Para Ribeiro (2006), uso dos experimentos no setting terapêutico propicia ao cliente a arte de se experimentar, tornando-o um experimento vivo, ou seja, o cliente é um sujeito ativo e seu próprio instrumento de trabalho. Desta forma, a sessão de psicoterapia é um experimento e o psicoterapeuta um facilitador deste processo. Desta maneira, para Zinker (2007, p. 51), "fazer terapia é como fazer arte".
Enfatizamos que a realização do experimento pelo cliente não é obrigatória, pois o psicoterapeuta deve perceber a sua disponibilidade para desenvolvê-lo. Caso o cliente tenha interesse em efetuá-lo, pode interromper a qualquer momento, caso deseje. Assim, mesmo que comece, pode pará-lo a qualquer momento, de acordo com o seu limite.
Neste sentido, o psicoterapeuta deve ter uma atitude compreensiva e respeitosa em relação à recusa ou interrupção do cliente. E dependendo do caso, pode falar a respeito disto, ou mudar de assunto e falar de outro tema.
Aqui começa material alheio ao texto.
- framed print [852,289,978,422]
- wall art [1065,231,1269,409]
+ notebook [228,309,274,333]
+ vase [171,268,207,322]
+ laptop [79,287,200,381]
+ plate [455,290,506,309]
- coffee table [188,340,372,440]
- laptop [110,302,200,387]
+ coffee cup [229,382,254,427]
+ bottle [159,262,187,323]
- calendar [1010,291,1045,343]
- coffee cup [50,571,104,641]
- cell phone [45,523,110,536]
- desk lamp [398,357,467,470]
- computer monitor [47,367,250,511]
Segundo Rodrigues (2011), quando falamos sobre um determinado assunto é como se estivéssemos narrando uma história e não nos implicando com o que estamos vivenciando. O experimento possibilita descrever a situação vivenciada e reconstituí-la no presente. O sujeito integra diversas possibilidades, como, por exemplo, recordações, sensações, sentimentos, pensamentos, emoções, expressão corporal, respiração. Isto possibilita ao sujeito estar consciente do seu momento existencial e emocional, podendo assim produzir novos sentidos e novas formas de experienciar a situação.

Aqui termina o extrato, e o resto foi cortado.